Die Luft entzündete sich in einem Feuersturm um Guerro herum.
Der Todesschrei erstickte kläglich in dem stinkenden Körper der Midgardschlange,
als sich ihr Leib zu Boden senkte.
Die letzten Muskelimpulse ließen sie erbärmlich zucken, als ein dunkles Feuer
sie verschlang.
Auch Navbars Leib verbrannte.
Der Donner, der eben noch scheinbar unaufhörlich bebte, verschwand in der Ferne.
Genauso schwindend verließ Guerros Körper die Macht Thors.
Der Hammer verschwand so, wie er erschien, in einem goldenem Licht, das ihn
verschlang.
Guerro und Loon gingen hinab, ohne einen Ton zu sagen.
Auf dem Schlachtfeld war es ruhig geworden.
Der Kampf war auch hier beendet.
Aschehaufen zeugten davon, dass es auch hier verbrannte Leichen gab.
Der siegreiche Kämpfer kam herunter zu seinen treuen Kriegern.
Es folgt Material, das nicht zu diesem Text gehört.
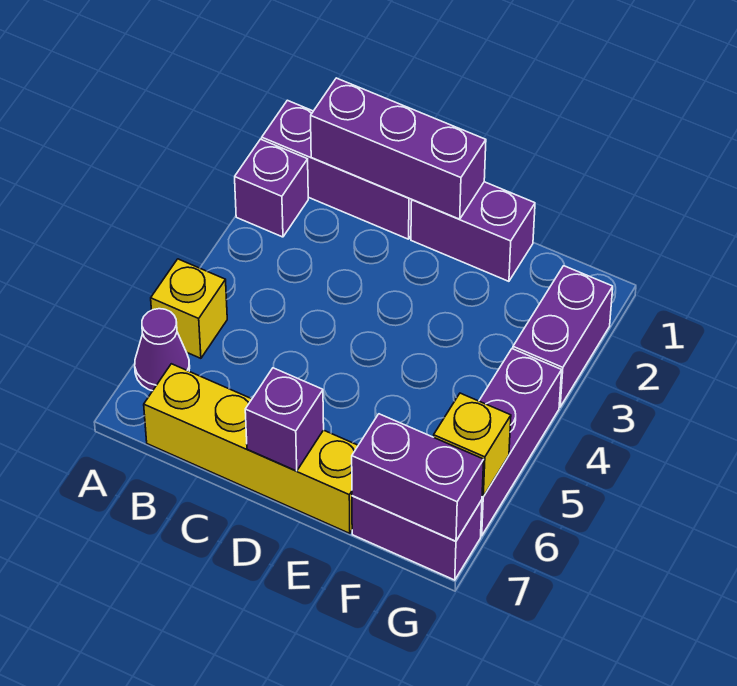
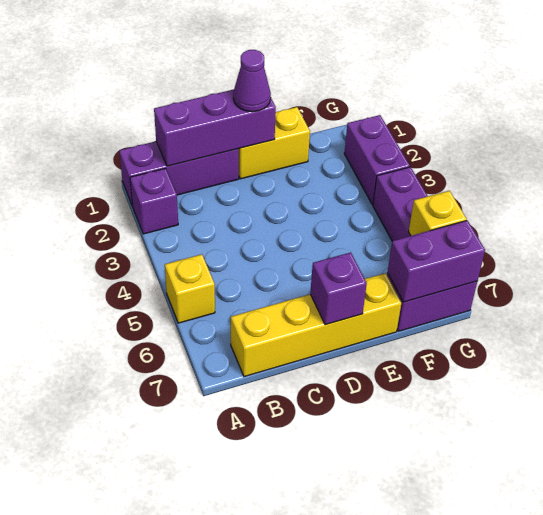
purple 1x1 cone [135,309,190,391] -> purple 1x1 cone moved to [233,50,271,112]
purple 1x2 brick [411,182,535,281] -> yellow 1x2 brick [239,107,310,179]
Guerro rammte ein
Schwert zu Boden, die anderen taten es ihm gleich und verließen das Schlachtfeld
ohne ein Wort.
Sie behielten die Stille inne, bis der Tag sich verabschiedete.
Der Tag dieser Schlacht ist vermerkt als der Tag der stummen Krieger. Zu diesen
Stunden gedenkt man den armen Seelen, die für die Midgardschlange aus dem ewigen
Schlaf geweckt wurden.
Die Schwerter der siegreichen Krieger kann man noch heute bewundern.
Die Zeit konnte ihnen nichts antun.
Sie sind das Symbol für den Frieden im heutigen Naciente.
Guerro hatte recht, sie waren wirklich in die Geschichte eingegangen mit dieser
Schlacht,
als die Letzten Krieger der Letzten Schlacht.
Denn fortan herrschte Frieden über diesem Land, und nie wieder Krieg.